To-do item: Give the number of lines in the entries that contain "đánh". State only the count.

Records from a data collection

——————————

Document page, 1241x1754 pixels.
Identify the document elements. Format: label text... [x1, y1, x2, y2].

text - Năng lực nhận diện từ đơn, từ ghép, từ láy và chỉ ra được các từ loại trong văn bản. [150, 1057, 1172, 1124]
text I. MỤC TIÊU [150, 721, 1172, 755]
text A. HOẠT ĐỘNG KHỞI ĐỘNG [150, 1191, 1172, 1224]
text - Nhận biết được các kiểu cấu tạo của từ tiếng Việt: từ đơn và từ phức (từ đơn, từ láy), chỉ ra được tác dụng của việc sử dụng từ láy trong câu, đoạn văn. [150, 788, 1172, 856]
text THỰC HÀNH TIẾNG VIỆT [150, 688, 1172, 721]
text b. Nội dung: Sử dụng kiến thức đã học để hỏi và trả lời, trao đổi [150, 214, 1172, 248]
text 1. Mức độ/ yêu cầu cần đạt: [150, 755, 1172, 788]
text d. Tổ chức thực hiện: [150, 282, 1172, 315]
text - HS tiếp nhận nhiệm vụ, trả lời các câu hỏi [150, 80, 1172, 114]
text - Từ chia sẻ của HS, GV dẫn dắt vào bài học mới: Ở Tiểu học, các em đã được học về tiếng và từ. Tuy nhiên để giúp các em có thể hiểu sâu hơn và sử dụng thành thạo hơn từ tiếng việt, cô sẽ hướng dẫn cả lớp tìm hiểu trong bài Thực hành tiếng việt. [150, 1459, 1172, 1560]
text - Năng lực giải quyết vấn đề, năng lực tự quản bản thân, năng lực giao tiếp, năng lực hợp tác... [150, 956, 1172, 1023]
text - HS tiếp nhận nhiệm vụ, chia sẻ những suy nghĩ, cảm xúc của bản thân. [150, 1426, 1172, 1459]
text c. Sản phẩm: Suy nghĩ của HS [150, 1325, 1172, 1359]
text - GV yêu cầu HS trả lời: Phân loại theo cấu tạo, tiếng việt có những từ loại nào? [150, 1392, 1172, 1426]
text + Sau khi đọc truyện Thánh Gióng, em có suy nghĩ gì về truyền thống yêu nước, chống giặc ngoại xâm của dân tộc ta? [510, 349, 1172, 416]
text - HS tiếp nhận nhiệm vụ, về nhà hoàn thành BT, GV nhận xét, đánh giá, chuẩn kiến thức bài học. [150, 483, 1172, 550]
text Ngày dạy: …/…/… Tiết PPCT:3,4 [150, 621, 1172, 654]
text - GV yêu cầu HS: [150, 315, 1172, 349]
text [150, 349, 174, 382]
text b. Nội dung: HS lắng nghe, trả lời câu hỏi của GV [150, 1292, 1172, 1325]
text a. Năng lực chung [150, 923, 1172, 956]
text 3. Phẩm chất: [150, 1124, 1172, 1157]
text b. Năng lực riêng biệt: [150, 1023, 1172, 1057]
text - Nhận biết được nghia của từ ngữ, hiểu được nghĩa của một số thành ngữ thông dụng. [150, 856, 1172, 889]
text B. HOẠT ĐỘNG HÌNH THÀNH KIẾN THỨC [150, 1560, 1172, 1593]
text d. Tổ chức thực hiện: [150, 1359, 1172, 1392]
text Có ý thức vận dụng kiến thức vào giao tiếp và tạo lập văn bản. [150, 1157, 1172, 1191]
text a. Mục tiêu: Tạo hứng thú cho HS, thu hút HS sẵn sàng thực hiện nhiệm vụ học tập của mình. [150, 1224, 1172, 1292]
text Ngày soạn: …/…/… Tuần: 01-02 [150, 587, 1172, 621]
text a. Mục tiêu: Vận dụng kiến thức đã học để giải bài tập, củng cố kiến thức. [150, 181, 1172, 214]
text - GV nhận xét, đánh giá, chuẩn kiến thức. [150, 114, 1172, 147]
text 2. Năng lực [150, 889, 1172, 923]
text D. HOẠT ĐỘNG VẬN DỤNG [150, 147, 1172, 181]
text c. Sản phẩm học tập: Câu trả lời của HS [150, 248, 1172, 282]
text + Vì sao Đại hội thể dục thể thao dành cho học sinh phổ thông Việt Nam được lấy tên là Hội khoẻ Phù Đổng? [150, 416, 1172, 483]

——————————

Result of this task: 2